The shadows beneath the duke’s eyes highlighted his startling dusk masculinity and could she detect a reflection of fire within those obsidian depths?
Or was she overwrought from the evening’s events?
Covering the top of her hand with his, he rubbed.
Back and forth.
Forth and back.
Sound sharpened – the spit of firewood, the slip of skin. Her erratic breath, his rustle of sleeve.
Never in her entire life had Isabelle felt anything so…sensual. Pure awareness flowed from his touch, coursing until it flitted to every far-flung part of her.
“Does…” His voice had deepened to a growl. “This evening… Does this happen often to a governess?”
Never, she was about to say. Never had she felt such a sensual thrill roiling through her…
But the last remaining shard of her wits jabbed her in the noddle to inform her that wasn’t what he meant.
So she breathed deep. “No, but a governess has little authority, no champion, and so can be viewed as defenceless prey. Some male employers are under the impression that all females beneath their mansion roof belong to them, to do with as they will.”
His rough palm rubbed still, and her own hand was no longer chilled but akin to flame.
“Why did you become a governess, Miss Beaujeu? You cannot tell me that some French émigré or English gentleman did not wish to marry you. You are all that is intelligence and grace.”
“Oh…that’s most…” She swallowed. But then stiffened her shoulders. “But you see, I… I could not forget. My choice was… I did not wish to compromise.” And with that, she yanked her hand away. “What I am trying to say, Your Grace, is that to be a governess was my choice.”
Rhys waited,but it appeared Miss Beaujeu had revealed all she was going to. From her scant utterances, it seemed she’d had opportunity to wed and yet refused, instead choosing the life of a servant.
Regard stirred within him. For although he could only guess at her reasons for eschewing marriage, he understood the not wanting to compromise or appease others.
In the firelight, her hair gleamed with an umber, almost auburn hue, lips lush, and dark lashes lowered. She reached up to touch her nape but a grimace rippled her features.
“Damn it, you’re hurt, why didn’t you say–”
“No, I am well.” She shrugged. “I believe his signet ring or some such scratched my skin, ’tis all.”
A swell of anger surged through Rhys; he ought to have kicked Gwilym harder.
“Here, come sit on the edge of the desk,” he bit out, swallowing that anger.
“Pardon?” Her eyes flashed a silvered storm, but he claimed her wrist, led her to the desk, set hands to waist and lifted her to the surface.
She squealed a most un-Miss Beaujeu-like squeal. He rather liked it.

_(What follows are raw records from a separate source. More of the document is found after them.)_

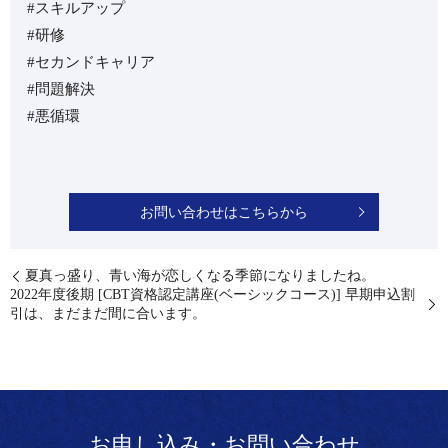
#スキルアップ
#研修
#セカンドキャリア
#問題解決
#悪循環
お問い合わせはこちらから
⁡夏真っ盛り、青い海が恋しくなる季節になりましたね。
⁡2022年度後期 [CBT資格認定講座(ベーシックコース)] 早期申込割
引は、まだまだ間に合います。
お申し込み・お問い合わせ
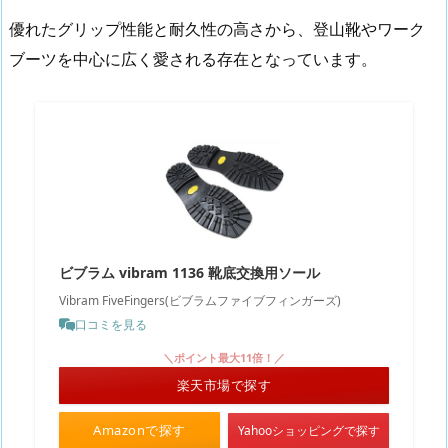
優れたグリップ性能と耐久性の高さから、登山靴やワーク
ブーツを中心に広く愛される存在となっています。
ビブラム vibram 1136 靴底交換用ソール
Vibram FiveFingers(ビブラムファイブフィンガーズ)
口コミを見る
＼ポイント最大11倍！／
楽天市場で探す
Amazonで探す
Yahooショッピングで探す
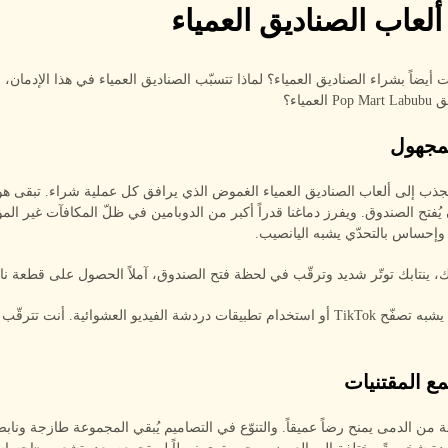
ألعاب الصناديق العمياء
أيضاً بشراء الصناديق العمياء؟ لماذا تتسبّب الصناديق العمياء في هذا الإدمان، و
عمياء؟
ذب إلى ألعاب الصناديق العمياء الغموض الذي يرافق كل عملية شراء. تبقى هويّ
يُفتح الصندوق. ويفرز دماغنا قدراً أكبر من الدوبامين في ظلّ المكافآت غير المؤ
 وإحساس بالتحدّي يشبه اليانصيب.
، ينتابك توتّر شديد وترقّب في لحظة فتح الصندوق، آملاً الحصول على قطعة ناد
هذا الإحساس يشبه تصفّح TikTok أو استخدام تطبيقات دردشة الفيديو العشوائية. أنت تت
من الدمى يمنح رضاً عميقاً. والتنوّع في التصاميم يُبقي المجموعة طازجة ونابض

“Your Grace, I really must protest.”
Yet she proceeded to protest not.
So he grabbed a bottle from a wooden cabinet on the wall. “For flesh wounds, Cadwalader uses this stuff that his London housekeeper concocts – colourless but with a pleasant scent of sage.”
“It’s not a wound, Your Grace, just a scratch…”
Nonetheless, he plucked a handkerchief from his top pocket, uncapped the bottle and upended an amount to the cotton. “Lean forward, if you will.”
A harrumph whispered from her lips. “Miss Appleton would have an apoplexy. Her instructional manual for my profession certainly does not include this.”
He hooked a curl of hair from his path. Silky, it coiled his finger like a cat’s tail around an ankle. Then he saw the scratch etched across her tilted nape. Not much to it, as she had supposed, but even so, the sight stirred previously unbeknown instincts – wrath, tenderness and a dangerous unfurling.